Task statement ->
Within the records below, filter for lines carrying the word "faire" and copy them.

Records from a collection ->
········

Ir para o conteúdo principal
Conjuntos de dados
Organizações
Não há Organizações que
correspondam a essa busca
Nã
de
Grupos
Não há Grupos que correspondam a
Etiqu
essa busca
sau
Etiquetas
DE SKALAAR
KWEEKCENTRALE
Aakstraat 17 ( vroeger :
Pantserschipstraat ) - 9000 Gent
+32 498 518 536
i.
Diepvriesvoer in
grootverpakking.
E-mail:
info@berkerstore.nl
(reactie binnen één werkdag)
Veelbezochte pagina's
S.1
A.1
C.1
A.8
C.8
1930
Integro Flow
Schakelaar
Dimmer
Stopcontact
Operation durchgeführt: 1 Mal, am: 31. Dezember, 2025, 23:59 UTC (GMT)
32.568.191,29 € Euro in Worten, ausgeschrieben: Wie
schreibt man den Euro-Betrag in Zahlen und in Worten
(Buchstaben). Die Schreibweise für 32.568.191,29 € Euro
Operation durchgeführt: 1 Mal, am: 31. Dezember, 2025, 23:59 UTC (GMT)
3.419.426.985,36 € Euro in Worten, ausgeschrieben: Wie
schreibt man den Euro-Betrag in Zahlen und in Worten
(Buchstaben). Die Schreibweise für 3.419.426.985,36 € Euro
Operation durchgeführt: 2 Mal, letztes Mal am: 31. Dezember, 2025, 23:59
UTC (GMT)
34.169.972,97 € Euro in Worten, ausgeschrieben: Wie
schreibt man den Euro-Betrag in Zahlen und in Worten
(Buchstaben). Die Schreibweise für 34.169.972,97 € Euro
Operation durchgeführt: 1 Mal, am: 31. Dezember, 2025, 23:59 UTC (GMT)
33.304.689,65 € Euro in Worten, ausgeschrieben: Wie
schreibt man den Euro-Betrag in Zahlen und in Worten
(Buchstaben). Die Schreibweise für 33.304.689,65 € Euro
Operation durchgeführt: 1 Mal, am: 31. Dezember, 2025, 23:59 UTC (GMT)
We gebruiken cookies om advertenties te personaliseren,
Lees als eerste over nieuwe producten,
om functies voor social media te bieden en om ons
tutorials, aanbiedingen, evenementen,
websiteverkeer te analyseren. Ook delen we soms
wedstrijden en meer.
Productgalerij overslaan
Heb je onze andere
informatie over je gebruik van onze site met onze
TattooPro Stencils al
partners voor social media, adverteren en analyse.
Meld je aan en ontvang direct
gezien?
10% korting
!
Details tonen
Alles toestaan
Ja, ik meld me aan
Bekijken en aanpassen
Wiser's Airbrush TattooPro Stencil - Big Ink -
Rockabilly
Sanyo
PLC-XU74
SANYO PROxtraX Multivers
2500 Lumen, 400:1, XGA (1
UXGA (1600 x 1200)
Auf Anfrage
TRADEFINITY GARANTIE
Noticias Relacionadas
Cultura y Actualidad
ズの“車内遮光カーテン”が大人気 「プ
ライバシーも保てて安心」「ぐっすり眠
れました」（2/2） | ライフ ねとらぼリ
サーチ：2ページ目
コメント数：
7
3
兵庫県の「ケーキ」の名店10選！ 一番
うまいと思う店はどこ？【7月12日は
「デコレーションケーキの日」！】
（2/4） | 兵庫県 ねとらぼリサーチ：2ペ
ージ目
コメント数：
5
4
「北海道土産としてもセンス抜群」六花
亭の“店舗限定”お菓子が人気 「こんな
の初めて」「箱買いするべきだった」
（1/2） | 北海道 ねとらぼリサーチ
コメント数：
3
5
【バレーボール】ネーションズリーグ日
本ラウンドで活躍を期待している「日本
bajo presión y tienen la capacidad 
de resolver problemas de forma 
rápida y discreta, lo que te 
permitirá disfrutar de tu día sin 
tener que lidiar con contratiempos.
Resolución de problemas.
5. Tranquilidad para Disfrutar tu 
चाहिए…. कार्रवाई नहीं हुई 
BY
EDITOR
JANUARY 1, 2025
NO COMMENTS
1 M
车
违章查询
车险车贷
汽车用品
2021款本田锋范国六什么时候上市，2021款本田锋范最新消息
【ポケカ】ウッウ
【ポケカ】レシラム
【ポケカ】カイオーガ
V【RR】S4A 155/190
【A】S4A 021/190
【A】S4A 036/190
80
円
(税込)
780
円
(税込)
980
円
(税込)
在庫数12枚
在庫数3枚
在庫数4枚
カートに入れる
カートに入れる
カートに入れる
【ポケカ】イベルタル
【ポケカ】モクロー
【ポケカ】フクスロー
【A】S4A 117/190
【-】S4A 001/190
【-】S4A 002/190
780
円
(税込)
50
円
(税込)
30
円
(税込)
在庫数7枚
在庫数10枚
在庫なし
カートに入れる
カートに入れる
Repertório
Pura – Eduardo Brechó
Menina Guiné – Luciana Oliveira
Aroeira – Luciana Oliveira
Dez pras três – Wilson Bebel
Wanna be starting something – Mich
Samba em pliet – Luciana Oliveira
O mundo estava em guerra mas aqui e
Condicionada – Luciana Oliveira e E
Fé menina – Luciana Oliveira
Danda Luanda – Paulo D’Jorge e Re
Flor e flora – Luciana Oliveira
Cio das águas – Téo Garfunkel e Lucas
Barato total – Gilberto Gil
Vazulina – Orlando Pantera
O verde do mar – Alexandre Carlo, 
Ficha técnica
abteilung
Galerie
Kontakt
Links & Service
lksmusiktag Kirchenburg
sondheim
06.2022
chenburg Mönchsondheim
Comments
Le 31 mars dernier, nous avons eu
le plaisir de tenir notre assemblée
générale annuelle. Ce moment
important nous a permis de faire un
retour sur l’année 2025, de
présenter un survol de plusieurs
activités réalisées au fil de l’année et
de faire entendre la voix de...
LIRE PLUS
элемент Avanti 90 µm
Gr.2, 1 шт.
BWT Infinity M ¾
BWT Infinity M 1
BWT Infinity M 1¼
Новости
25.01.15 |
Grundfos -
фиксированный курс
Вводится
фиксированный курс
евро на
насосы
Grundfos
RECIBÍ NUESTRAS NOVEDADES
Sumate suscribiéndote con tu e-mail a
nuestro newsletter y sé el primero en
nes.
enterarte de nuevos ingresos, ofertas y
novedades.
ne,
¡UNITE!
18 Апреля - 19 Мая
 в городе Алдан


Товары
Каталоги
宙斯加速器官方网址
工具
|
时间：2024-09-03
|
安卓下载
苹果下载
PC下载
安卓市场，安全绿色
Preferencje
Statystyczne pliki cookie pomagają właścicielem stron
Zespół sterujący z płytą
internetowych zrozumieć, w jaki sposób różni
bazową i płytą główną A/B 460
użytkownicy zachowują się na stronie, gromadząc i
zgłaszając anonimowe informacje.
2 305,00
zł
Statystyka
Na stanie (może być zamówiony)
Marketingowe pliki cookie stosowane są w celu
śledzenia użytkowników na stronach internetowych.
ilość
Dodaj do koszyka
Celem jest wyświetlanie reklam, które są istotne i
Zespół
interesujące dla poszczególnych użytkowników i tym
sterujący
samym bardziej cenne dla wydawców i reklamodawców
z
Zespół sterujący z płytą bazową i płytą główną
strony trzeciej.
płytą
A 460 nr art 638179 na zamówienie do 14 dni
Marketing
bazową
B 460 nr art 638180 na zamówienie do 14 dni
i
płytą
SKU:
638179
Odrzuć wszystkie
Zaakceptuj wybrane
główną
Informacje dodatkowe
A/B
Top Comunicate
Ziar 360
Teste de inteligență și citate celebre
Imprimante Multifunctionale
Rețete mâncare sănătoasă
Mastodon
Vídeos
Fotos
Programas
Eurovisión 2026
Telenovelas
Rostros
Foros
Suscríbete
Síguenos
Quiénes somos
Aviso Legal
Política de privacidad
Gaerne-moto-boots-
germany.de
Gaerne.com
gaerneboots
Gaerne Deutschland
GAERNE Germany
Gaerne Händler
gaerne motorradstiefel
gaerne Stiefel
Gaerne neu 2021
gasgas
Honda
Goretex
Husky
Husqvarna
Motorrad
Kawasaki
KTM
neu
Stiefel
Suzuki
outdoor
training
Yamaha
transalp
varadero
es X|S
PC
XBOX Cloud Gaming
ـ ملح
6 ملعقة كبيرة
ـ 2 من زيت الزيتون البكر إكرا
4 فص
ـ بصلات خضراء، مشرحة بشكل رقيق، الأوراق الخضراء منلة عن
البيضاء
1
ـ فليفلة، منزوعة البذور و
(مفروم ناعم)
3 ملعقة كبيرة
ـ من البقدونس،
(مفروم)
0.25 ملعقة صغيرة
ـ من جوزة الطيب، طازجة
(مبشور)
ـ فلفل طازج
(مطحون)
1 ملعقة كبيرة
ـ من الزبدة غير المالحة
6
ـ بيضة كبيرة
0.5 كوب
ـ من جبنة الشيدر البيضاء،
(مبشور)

········

Solution to this task ->
important nous a permis de faire un
de faire entendre la voix de...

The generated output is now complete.